Recensioni

Bassista dei Suicidal Tendencies dal 2002 e sessionman di fiducia del giro Badu–Sa-Ra–Lotus (lo troviamo su New Amerykah 1 & 2, Nuclear Evolution, Cosmogramma), il virtuoso Stephen 'Thundercat' Bruner esordisce come solista ovviamente su Brainfeeder. L'operazione segue la linea di pubblicazioni di musica suonata e fusion inaugurata dall'album di Austin Peralta; gli ingredienti sono quelli che la cerchia di amici (e Om'Mas Keith e Shafiq Husayn, la Badu, FlyLo e lo stesso Peralta sono appunto ospiti) lascia intendere.
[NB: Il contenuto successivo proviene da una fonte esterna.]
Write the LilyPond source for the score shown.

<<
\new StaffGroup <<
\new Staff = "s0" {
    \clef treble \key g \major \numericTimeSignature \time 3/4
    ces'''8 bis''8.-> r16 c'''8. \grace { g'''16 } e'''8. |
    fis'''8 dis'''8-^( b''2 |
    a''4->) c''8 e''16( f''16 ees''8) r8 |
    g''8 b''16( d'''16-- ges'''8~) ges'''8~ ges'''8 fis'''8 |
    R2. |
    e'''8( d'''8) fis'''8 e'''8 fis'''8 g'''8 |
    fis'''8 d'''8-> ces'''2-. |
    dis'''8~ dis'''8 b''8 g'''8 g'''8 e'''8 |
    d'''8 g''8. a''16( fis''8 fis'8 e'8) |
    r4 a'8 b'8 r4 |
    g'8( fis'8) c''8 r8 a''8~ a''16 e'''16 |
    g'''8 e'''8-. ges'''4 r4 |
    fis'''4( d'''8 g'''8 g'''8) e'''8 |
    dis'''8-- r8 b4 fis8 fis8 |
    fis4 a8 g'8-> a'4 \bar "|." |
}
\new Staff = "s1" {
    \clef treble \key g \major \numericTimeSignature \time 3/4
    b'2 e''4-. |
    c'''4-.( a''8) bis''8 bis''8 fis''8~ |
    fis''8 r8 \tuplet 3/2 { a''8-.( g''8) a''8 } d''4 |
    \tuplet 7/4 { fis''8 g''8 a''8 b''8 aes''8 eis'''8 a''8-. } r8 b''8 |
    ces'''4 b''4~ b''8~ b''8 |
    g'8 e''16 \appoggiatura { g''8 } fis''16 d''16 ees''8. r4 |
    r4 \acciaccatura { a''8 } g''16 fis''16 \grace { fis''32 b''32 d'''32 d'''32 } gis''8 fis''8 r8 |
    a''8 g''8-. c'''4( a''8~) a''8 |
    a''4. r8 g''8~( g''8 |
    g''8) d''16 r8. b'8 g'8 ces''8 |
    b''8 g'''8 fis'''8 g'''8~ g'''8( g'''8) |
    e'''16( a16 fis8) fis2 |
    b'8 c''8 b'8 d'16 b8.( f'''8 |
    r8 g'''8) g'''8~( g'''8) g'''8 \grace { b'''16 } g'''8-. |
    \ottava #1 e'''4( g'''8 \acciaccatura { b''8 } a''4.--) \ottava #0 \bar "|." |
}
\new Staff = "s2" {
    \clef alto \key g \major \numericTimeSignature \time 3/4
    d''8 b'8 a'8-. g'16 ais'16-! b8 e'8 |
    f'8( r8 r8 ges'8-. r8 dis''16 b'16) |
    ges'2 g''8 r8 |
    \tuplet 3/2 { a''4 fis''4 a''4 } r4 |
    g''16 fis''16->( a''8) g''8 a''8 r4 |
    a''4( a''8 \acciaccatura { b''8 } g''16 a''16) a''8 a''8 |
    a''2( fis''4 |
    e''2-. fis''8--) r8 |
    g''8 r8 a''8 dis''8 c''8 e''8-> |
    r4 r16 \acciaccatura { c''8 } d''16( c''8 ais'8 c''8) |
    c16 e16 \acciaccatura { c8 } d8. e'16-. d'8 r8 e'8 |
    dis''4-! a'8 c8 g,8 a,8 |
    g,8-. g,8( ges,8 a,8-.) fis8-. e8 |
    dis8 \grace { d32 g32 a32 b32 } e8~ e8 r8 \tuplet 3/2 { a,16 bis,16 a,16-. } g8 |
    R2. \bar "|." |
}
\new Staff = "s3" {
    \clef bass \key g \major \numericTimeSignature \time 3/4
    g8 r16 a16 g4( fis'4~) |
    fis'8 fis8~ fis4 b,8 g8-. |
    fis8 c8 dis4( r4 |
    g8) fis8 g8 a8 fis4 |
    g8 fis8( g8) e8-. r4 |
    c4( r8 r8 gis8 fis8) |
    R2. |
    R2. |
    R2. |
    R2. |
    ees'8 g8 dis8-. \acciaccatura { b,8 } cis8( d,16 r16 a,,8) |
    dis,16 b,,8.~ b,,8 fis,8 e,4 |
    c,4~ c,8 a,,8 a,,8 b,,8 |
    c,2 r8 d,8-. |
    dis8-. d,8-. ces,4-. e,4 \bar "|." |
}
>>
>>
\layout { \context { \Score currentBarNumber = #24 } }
Funk superslappato, electropop Ottanta e ambience laser-spacey, a creare una fusion – sfumata latin – che non arriva mai però al barocchismo generoso per quanto freddo del biondissimo pianista o al progressivismo spinto del nipote di Alice Coltrane. The Golden Age of Apocalypse è molto più asciutto. E mediocre. Is It Love? ha i suoi bei saliscendi vocali di scuola baduiana (canta Om'Mas) e Golden Boy riesce a scavalcare il solito esercizio funky (il 90% del resto del disco) diventando uno studio di spezzettamento ritmico. Ma ecco, semplicemente, a Thundercat sembra mancare la stoffa del songwriter e neppure sotto il profilo dell'alto artigianato da turnista che da lui ci si aspetterebbe ci sono qui grandi cose.